Activity
The reply should hold every line of the data below, unchanged, and none of the pictures.

(Beginning of Given entries)

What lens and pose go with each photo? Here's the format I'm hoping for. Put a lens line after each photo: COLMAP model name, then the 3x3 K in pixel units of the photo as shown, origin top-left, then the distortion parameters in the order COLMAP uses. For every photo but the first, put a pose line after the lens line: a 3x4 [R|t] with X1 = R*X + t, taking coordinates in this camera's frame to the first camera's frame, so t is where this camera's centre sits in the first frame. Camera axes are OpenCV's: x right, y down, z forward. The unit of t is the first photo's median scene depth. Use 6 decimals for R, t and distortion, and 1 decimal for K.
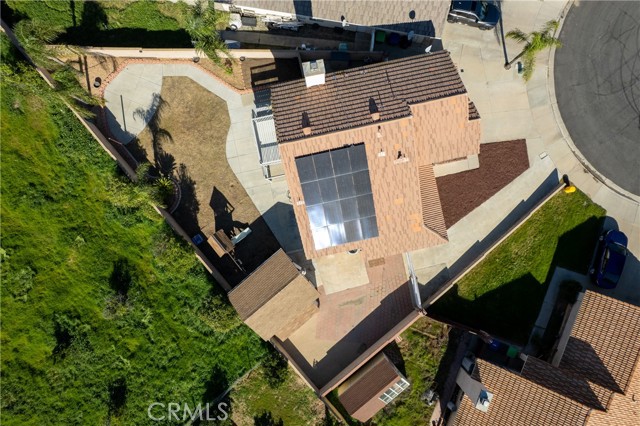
lens RADIAL K [[410.7, 0, 318.5], [0, 410.7, 214.2], [0, 0, 1]] dist [-0.070787, 0.066404]
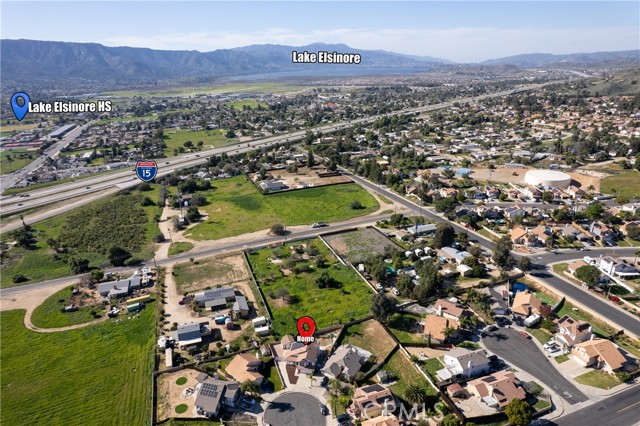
lens RADIAL K [[410.7, 0, 318.5], [0, 410.7, 214.2], [0, 0, 1]] dist [-0.070787, 0.066404]
pose [[-0.358123, 0.344688, -0.867720, 3.856423], [-0.933311, -0.106234, 0.342994, -1.853027], [0.026045, 0.932687, 0.359745, -2.552087]]
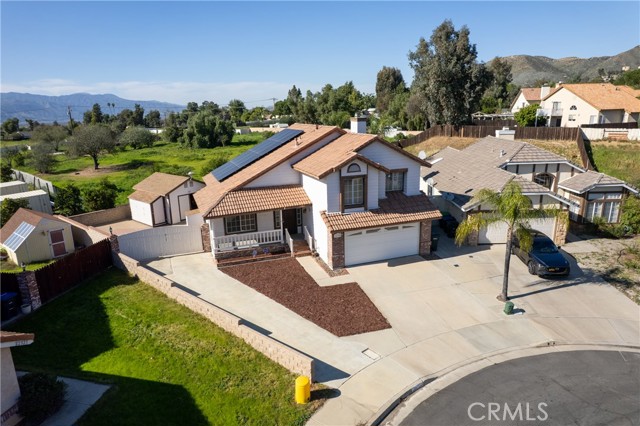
lens RADIAL K [[410.7, 0, 318.5], [0, 410.7, 214.2], [0, 0, 1]] dist [-0.070787, 0.066404]
pose [[0.147912, 0.257071, -0.955006, 0.959715], [-0.988655, 0.063958, -0.135907, -0.033828], [0.026143, 0.964274, 0.263614, 0.728494]]
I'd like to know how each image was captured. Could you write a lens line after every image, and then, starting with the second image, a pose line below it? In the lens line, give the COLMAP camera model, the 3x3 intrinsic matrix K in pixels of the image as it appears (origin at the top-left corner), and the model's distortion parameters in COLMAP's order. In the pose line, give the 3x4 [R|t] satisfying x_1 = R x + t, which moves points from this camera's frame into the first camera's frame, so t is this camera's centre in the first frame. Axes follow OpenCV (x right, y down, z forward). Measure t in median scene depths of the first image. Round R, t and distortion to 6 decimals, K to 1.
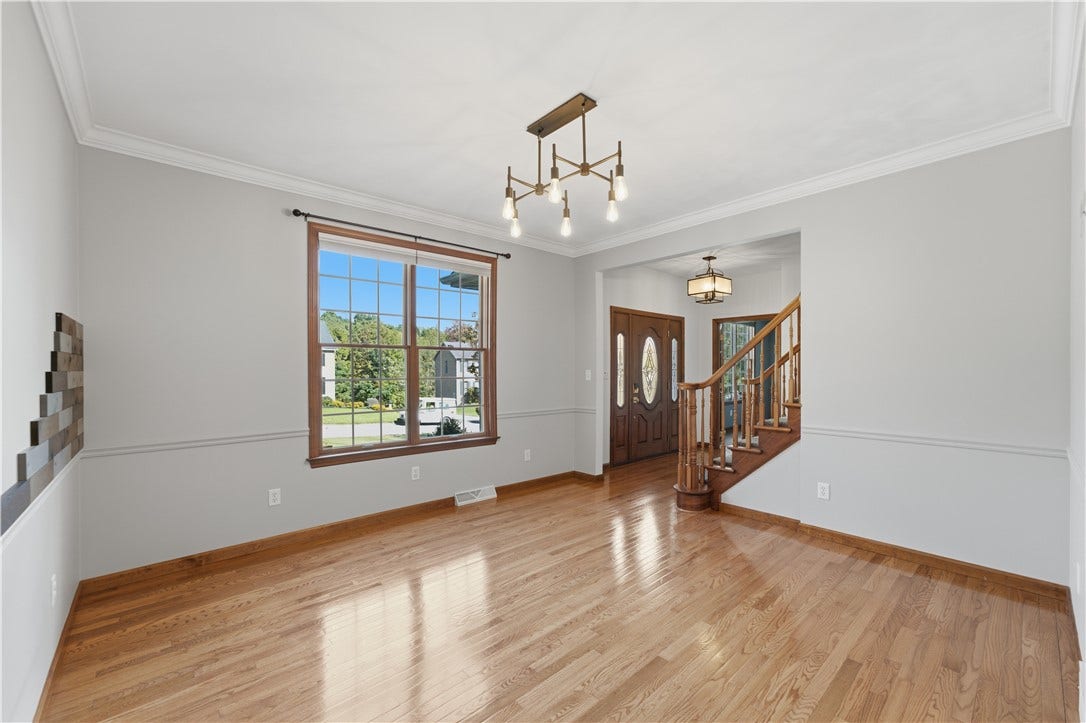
lens RADIAL K [[438.0, 0, 542.5], [0, 438.0, 372.5], [0, 0, 1]] dist [-0.001204, 0.000096]
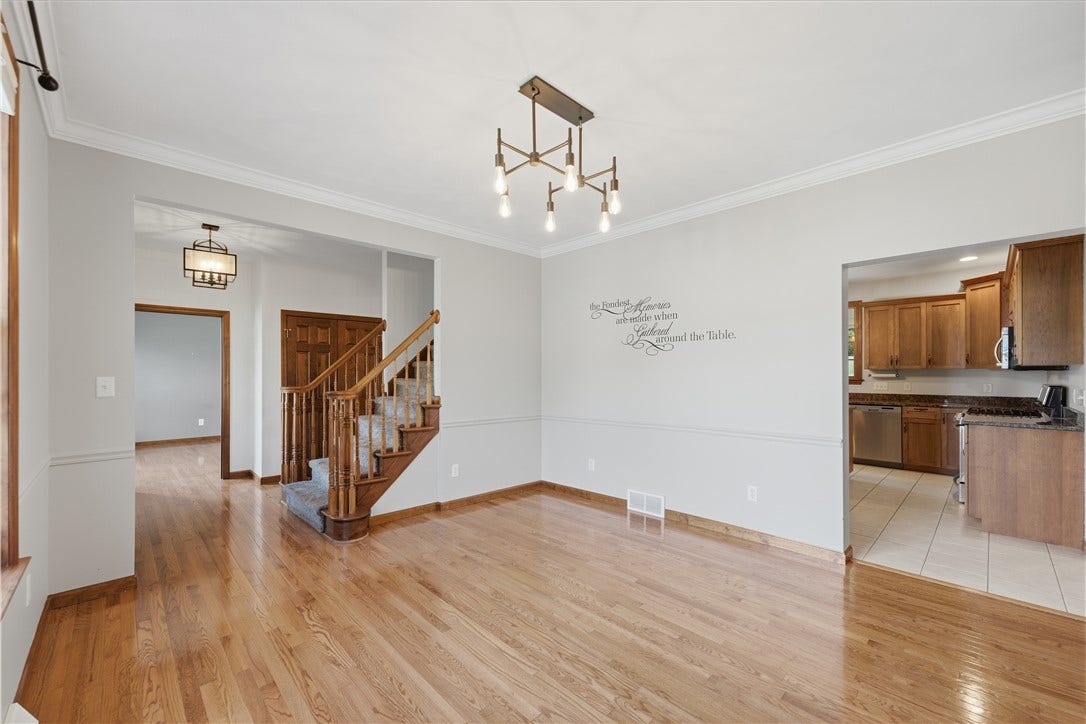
lens RADIAL K [[438.0, 0, 542.5], [0, 438.0, 373.0], [0, 0, 1]] dist [-0.001204, 0.000096]
pose [[-0.042467, 0.008036, 0.999066, -0.768958], [0.010338, 0.999918, -0.007603, -0.001641], [-0.999044, 0.010005, -0.042547, 0.937107]]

(End of Given entries)

Response area
What lens and pose go with each photo? Here's the format I'm hoping for. Put a lens line after each photo: COLMAP model name, then the 3x3 K in pixel units of the photo as shown, origin top-left, then the distortion parameters in the order COLMAP uses. For every photo but the first, put a pose line after the lens line: a 3x4 [R|t] with X1 = R*X + t, taking coordinates in this camera's frame to the first camera's frame, so t is where this camera's centre sits in the first frame. Camera axes are OpenCV's: x right, y down, z forward. The unit of t is the first photo's median scene depth. Use 6 decimals for R, t and distortion, and 1 decimal for K.
lens RADIAL K [[410.7, 0, 318.5], [0, 410.7, 214.2], [0, 0, 1]] dist [-0.070787, 0.066404]
lens RADIAL K [[410.7, 0, 318.5], [0, 410.7, 214.2], [0, 0, 1]] dist [-0.070787, 0.066404]
pose [[-0.358123, 0.344688, -0.867720, 3.856423], [-0.933311, -0.106234, 0.342994, -1.853027], [0.026045, 0.932687, 0.359745, -2.552087]]
lens RADIAL K [[410.7, 0, 318.5], [0, 410.7, 214.2], [0, 0, 1]] dist [-0.070787, 0.066404]
pose [[0.147912, 0.257071, -0.955006, 0.959715], [-0.988655, 0.063958, -0.135907, -0.033828], [0.026143, 0.964274, 0.263614, 0.728494]]
I'd like to know how each image was captured. Could you write a lens line after every image, and then, starting with the second image, a pose line below it? In the lens line, give the COLMAP camera model, the 3x3 intrinsic matrix K in pixels of the image as it appears (origin at the top-left corner), and the model's distortion parameters in COLMAP's order. In the pose line, give the 3x4 [R|t] satisfying x_1 = R x + t, which moves points from this camera's frame into the first camera's frame, so t is this camera's centre in the first frame. Axes follow OpenCV (x right, y down, z forward). Measure t in median scene depths of the first image. Round R, t and distortion to 6 decimals, K to 1.
lens RADIAL K [[438.0, 0, 542.5], [0, 438.0, 372.5], [0, 0, 1]] dist [-0.001204, 0.000096]
lens RADIAL K [[438.0, 0, 542.5], [0, 438.0, 373.0], [0, 0, 1]] dist [-0.001204, 0.000096]
pose [[-0.042467, 0.008036, 0.999066, -0.768958], [0.010338, 0.999918, -0.007603, -0.001641], [-0.999044, 0.010005, -0.042547, 0.937107]]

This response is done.